— Писал ли он что-то?
— Да, писал. Иметь карандаши запрещалось, но у Осипа Эмильевича был маленький. И был плотный лист бумаги, сложенный во много раз, как блокнотик. Он его медленно разворачивал, в руках вертел, смотрел, опять складывал, убирал в боковой карман пиджака. …Что-то пишет, уберет, думает. Читает, отвернется, опять пишет. Он жил внутри себя.
Был он неуклюж, неряшлив, неопрятен. Идет — ворот не застегнут, носок опустился на ботинок. Поставит баланду — прольет на нижние нары, песок с его ботинок сыпался на нижних соседей. Шум, Гарбуз кричит матом: «Что там у вас опять?» Подбегал к Мандельштаму: «Опять ты?!» Однажды после крика Мандельштам решил, что с ним хотят расправиться, и собрался перейти в другой барак, к знакомым ленинградцам. Раза два после отбоя его вдруг не оказывалось в бараке. Появлялся около полуночи — в шапке, в пальто, лицо напряженное. Володя Лях спросил громко: «Ну, Осип Эмильевич, вы, наверное, в женской зоне были?» Весь барак оглянулся и расхохотался. А он, не меняясь в лице, ответил рассеянно: «Я был у своих товарищей». Лег на бок и от всех отвернулся.
Сидит на нарах — то испуганно озирается, то, успокоившись, смотрит мимо всех. Лях спросит о чем-нибудь, Осип Эмильевич молчит, даже отворачивается, потом минуты через три очнется: «Что вы спросили? Извините…» Моисеенко убежден, что эти странности — от тюрьмы, угроз, допросов. Иногда трогал живот: «Курсак пропал». Это он по-детски копировал заключенных из Балхашстроя.
— Все смешалось в нем — апломб и высокомерие, наивность и беззащитность. И за всем этим какая-то обреченность.

§ **Задание A**: Куда Осип Эмильевич убирал сложенный лист бумаги, если верить отрывку о Мандельштаме в лагере?
Отрывок и записи взяты из разных источников.

§ **Записи**:
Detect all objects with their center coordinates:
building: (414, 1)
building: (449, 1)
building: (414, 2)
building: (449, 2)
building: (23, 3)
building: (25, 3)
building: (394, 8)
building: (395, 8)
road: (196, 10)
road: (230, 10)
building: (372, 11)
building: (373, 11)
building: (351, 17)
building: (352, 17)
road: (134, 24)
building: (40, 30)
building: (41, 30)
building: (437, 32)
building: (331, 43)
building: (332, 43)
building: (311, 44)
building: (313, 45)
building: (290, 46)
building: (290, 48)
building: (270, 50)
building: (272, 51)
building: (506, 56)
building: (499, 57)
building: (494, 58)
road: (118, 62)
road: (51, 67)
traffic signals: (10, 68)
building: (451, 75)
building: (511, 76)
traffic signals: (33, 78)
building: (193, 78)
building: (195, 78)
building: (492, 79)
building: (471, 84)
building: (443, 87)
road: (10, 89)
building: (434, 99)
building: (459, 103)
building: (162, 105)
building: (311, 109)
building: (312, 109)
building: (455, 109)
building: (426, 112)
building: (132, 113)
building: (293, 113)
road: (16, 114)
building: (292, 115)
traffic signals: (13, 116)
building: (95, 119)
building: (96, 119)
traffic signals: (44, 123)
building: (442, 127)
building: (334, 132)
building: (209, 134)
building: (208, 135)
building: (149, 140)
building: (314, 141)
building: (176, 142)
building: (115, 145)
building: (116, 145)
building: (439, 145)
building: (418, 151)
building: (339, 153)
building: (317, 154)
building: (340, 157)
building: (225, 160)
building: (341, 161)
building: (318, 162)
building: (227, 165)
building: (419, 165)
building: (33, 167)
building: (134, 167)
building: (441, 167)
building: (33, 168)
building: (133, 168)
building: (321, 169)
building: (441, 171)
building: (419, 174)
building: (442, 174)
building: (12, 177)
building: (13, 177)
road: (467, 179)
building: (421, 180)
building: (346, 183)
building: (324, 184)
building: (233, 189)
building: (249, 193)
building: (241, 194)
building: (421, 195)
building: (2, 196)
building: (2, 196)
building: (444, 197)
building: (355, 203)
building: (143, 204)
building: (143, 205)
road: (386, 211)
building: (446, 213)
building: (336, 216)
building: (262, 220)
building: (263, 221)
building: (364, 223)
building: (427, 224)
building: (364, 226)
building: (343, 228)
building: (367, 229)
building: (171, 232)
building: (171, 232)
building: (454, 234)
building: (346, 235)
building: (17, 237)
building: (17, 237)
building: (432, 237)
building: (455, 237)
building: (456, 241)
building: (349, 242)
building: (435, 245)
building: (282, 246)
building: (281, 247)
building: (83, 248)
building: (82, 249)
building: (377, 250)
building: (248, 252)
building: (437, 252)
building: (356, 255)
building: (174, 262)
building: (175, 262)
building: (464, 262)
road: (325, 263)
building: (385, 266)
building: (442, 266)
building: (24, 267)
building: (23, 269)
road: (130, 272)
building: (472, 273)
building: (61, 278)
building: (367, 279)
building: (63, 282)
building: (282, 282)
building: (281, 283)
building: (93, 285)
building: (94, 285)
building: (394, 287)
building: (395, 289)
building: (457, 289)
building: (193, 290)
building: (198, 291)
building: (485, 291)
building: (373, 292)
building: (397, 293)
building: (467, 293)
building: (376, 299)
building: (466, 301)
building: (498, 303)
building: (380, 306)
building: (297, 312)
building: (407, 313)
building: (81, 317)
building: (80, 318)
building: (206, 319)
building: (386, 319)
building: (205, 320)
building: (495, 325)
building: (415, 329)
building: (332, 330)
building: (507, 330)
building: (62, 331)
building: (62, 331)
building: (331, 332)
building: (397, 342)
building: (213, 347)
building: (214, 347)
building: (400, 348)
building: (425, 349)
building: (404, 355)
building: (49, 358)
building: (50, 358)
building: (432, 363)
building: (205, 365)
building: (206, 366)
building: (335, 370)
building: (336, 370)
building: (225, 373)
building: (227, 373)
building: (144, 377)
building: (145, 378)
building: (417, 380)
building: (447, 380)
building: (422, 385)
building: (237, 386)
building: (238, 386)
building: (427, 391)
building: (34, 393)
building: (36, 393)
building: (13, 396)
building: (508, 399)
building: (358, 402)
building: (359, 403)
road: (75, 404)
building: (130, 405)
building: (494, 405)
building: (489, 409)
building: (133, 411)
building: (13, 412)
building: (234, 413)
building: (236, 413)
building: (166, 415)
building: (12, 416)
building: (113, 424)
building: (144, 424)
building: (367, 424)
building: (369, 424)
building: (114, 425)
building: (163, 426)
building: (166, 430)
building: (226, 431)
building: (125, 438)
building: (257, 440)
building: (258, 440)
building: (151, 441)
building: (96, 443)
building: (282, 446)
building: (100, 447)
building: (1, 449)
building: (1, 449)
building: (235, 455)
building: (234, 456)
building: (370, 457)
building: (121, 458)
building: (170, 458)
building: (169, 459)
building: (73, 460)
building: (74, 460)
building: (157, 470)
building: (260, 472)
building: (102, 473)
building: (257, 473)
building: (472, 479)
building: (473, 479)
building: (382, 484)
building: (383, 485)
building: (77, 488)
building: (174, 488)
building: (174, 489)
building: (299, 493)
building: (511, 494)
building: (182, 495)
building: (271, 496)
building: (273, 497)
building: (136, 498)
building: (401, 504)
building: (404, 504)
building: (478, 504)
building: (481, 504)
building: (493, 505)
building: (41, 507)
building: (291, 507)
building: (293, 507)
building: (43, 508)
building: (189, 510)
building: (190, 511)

§ **Задание B**: Оформите строки записей как JSON-список строк, начиная с первой строки записей и до строки с «traffic signals: (33, 78)» включительно. Каждая строка должна стать отдельным значением списка, пустые строки пропустите.

§ **Ответ A**: В боковой карман пиджака.

§ **Ответ B**:
[
  "Detect all objects with their center coordinates:",
  "building: (414, 1)",
  "building: (449, 1)",
  "building: (414, 2)",
  "building: (449, 2)",
  "building: (23, 3)",
  "building: (25, 3)",
  "building: (394, 8)",
  "building: (395, 8)",
  "road: (196, 10)",
  "road: (230, 10)",
  "building: (372, 11)",
  "building: (373, 11)",
  "building: (351, 17)",
  "building: (352, 17)",
  "road: (134, 24)",
  "building: (40, 30)",
  "building: (41, 30)",
  "building: (437, 32)",
  "building: (331, 43)",
  "building: (332, 43)",
  "building: (311, 44)",
  "building: (313, 45)",
  "building: (290, 46)",
  "building: (290, 48)",
  "building: (270, 50)",
  "building: (272, 51)",
  "building: (506, 56)",
  "building: (499, 57)",
  "building: (494, 58)",
  "road: (118, 62)",
  "road: (51, 67)",
  "traffic signals: (10, 68)",
  "building: (451, 75)",
  "building: (511, 76)",
  "traffic signals: (33, 78)"
]